Requirement. Which of the lines below holds the string "alias"? Copy every line that does.

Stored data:
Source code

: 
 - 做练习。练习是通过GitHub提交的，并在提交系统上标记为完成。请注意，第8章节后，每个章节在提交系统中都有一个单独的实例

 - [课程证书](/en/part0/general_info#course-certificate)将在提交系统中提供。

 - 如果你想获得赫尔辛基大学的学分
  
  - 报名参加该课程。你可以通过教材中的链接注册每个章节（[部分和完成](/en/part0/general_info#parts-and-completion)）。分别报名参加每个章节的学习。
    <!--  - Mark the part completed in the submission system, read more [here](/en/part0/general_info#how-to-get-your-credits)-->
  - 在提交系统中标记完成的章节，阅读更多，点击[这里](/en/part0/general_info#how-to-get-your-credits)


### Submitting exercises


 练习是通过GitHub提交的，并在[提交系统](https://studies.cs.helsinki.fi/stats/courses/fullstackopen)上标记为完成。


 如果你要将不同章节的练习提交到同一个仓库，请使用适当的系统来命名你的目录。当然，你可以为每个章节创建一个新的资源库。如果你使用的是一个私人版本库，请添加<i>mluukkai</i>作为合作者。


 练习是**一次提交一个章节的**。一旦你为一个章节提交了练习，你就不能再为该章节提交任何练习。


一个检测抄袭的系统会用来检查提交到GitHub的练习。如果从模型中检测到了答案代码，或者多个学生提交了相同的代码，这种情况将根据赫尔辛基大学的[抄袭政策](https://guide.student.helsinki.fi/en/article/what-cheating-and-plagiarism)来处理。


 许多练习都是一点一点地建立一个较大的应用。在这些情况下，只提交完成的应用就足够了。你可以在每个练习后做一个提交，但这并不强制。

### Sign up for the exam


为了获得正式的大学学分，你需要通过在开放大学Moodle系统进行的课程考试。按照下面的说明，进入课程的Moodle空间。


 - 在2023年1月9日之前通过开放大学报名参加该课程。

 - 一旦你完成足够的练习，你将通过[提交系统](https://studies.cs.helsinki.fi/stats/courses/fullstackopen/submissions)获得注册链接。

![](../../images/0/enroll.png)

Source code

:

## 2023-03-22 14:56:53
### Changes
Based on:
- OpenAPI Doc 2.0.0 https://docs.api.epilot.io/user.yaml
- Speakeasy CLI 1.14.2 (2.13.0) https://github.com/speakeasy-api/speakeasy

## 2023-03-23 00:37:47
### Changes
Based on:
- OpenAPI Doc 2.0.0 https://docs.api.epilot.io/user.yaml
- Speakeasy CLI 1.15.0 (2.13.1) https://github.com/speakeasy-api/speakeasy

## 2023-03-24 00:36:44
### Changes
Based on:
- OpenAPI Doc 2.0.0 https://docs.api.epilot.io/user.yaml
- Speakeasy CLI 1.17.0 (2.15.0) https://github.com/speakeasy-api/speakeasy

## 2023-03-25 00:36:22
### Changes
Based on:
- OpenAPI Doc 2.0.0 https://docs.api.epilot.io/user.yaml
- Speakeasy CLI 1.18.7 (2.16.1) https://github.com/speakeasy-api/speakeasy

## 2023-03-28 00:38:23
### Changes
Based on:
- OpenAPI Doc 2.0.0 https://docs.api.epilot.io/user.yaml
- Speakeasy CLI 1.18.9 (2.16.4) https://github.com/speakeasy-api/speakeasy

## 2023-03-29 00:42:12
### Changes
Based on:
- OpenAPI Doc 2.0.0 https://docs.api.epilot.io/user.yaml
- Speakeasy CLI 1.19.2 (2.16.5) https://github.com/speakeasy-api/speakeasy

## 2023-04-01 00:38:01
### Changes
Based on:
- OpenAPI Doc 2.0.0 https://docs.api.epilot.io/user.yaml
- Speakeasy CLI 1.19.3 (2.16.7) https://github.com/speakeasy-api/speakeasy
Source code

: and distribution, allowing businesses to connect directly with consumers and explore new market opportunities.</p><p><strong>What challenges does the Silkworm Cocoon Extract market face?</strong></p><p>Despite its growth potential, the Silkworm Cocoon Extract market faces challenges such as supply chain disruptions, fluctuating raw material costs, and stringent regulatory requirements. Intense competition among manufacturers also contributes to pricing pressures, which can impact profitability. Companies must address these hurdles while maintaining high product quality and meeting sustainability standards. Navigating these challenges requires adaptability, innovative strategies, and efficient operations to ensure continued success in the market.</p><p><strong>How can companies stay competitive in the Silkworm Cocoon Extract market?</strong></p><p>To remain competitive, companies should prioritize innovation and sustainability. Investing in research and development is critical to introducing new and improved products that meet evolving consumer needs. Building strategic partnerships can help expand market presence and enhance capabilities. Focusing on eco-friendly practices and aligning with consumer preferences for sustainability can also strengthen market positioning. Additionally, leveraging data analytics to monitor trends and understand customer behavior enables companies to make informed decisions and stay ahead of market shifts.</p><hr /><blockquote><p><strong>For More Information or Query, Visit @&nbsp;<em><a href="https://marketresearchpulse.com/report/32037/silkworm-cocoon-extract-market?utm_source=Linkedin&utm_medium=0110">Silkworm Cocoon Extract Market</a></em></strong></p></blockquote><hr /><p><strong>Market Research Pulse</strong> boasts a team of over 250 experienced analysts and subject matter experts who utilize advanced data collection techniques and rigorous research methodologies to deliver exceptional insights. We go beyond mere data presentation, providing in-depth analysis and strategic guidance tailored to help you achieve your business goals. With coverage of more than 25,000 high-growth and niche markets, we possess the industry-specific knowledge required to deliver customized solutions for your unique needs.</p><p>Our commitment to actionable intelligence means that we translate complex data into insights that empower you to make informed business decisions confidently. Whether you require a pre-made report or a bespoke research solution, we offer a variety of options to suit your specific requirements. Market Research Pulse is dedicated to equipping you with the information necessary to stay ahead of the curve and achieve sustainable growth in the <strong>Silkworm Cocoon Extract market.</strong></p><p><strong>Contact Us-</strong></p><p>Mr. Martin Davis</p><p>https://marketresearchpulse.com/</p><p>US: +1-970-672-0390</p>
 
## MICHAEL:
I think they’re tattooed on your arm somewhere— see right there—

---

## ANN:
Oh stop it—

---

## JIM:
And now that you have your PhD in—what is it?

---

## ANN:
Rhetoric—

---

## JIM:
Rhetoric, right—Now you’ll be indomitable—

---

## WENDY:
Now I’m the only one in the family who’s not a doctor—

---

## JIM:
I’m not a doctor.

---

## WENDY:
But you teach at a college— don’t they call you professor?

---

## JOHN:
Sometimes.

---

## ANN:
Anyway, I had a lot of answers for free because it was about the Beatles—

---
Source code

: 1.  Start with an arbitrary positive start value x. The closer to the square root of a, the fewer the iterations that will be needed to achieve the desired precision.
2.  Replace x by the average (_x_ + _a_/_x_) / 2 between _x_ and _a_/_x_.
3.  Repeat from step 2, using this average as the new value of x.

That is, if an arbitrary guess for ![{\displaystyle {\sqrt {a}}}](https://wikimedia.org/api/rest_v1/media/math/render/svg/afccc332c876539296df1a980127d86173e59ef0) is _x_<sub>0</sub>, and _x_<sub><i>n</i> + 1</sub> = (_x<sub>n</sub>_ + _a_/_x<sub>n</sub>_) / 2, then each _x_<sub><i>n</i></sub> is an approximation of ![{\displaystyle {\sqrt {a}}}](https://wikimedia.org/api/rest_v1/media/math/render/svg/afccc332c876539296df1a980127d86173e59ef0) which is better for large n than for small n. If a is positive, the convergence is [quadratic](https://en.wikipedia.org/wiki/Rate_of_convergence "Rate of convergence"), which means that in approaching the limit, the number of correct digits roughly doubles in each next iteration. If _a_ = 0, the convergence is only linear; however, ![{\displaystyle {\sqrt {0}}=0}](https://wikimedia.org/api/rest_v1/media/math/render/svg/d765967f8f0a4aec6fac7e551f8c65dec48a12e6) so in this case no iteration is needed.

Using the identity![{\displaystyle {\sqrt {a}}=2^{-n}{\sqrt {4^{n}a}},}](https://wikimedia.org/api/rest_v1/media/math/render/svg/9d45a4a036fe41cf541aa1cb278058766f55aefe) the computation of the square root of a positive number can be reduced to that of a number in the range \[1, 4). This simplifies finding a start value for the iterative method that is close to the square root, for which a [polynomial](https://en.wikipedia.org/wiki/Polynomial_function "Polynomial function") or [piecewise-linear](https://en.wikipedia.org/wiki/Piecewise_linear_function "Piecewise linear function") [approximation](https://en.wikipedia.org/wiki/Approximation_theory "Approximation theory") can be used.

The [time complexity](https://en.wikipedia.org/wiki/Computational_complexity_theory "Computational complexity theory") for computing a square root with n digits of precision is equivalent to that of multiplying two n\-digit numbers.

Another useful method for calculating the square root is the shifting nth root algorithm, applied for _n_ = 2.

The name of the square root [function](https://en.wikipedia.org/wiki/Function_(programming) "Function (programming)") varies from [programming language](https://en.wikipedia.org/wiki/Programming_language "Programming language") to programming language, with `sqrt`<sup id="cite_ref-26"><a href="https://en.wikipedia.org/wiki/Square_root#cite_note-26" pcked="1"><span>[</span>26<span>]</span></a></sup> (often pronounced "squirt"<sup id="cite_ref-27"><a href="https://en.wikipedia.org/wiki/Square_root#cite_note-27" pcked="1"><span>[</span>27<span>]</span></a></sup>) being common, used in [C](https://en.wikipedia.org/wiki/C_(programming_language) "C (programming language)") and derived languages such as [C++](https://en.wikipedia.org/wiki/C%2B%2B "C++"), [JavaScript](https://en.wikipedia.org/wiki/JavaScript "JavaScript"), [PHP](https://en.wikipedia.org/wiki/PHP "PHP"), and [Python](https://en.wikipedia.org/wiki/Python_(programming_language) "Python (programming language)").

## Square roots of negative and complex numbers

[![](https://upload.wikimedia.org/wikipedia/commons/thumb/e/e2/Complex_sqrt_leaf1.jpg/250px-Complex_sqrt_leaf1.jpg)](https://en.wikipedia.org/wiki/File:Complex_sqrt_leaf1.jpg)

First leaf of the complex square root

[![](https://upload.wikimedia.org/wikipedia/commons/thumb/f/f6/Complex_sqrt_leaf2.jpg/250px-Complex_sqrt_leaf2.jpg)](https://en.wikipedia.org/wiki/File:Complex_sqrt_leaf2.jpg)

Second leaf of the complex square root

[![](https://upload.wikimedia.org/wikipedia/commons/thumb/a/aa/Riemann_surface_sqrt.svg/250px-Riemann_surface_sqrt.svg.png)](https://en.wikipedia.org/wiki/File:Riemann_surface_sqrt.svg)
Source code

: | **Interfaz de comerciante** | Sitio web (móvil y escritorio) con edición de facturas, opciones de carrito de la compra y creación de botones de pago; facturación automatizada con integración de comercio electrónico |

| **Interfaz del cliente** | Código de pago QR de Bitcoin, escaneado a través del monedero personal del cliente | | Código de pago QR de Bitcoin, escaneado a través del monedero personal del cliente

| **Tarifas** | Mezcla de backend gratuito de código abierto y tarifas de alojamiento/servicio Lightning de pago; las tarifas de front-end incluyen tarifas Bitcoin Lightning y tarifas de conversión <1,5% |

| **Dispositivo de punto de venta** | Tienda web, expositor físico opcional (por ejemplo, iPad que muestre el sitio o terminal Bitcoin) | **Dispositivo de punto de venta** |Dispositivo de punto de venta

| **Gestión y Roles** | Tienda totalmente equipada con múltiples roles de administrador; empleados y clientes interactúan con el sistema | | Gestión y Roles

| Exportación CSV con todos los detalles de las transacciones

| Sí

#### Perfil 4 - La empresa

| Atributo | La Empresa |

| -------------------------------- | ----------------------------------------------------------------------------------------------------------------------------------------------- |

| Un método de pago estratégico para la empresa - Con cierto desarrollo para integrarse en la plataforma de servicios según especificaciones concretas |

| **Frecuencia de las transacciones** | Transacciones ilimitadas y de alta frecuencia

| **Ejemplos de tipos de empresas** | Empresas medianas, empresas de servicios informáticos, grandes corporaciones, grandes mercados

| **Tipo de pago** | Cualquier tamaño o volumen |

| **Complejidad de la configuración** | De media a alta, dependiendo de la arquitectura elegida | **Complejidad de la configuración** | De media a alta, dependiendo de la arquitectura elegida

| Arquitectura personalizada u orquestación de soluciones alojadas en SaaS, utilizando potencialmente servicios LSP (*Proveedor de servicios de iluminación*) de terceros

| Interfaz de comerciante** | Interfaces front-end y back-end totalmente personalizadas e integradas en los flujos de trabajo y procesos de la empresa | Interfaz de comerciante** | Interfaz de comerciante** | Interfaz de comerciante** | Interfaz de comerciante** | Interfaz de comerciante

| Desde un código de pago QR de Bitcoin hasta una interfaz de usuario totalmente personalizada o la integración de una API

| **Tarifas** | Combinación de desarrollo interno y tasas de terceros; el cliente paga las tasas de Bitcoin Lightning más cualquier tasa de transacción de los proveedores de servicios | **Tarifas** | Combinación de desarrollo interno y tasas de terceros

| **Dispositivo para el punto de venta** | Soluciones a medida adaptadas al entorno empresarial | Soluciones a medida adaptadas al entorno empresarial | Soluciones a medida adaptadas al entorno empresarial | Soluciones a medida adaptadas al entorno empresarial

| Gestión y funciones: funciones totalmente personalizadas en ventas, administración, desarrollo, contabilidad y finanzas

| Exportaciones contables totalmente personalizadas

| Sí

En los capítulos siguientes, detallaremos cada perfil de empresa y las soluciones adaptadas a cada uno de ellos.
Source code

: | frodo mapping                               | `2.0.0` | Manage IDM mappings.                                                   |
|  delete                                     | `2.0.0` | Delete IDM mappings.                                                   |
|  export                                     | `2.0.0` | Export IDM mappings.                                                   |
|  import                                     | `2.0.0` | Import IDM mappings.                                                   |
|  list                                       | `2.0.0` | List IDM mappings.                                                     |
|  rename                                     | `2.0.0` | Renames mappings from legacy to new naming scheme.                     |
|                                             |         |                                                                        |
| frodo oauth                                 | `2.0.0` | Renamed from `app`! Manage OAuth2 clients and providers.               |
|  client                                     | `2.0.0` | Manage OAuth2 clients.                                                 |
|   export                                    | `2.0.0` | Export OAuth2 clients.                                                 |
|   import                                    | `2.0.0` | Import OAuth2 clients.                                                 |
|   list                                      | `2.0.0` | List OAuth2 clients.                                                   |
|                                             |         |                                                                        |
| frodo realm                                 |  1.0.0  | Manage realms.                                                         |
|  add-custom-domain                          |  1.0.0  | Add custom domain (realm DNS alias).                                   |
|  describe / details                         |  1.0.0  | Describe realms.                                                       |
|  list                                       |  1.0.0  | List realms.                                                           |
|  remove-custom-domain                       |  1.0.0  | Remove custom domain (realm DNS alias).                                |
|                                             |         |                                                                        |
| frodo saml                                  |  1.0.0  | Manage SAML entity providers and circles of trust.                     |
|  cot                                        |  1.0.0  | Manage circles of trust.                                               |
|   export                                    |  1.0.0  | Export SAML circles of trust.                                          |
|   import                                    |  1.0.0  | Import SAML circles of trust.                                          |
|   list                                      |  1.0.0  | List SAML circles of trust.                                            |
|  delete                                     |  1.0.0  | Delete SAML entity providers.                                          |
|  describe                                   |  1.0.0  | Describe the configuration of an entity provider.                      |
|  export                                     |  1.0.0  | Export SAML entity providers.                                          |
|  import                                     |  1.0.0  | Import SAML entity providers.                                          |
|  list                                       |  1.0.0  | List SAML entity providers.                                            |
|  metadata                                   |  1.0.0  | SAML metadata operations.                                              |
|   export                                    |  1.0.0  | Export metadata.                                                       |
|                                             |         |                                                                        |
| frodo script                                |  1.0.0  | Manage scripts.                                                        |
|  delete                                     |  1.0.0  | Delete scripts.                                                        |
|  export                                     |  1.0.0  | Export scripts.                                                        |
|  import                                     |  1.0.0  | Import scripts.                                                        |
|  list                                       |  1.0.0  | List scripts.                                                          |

Answer section.
|  add-custom-domain                          |  1.0.0  | Add custom domain (realm DNS alias).                                   |
|  remove-custom-domain                       |  1.0.0  | Remove custom domain (realm DNS alias).                                |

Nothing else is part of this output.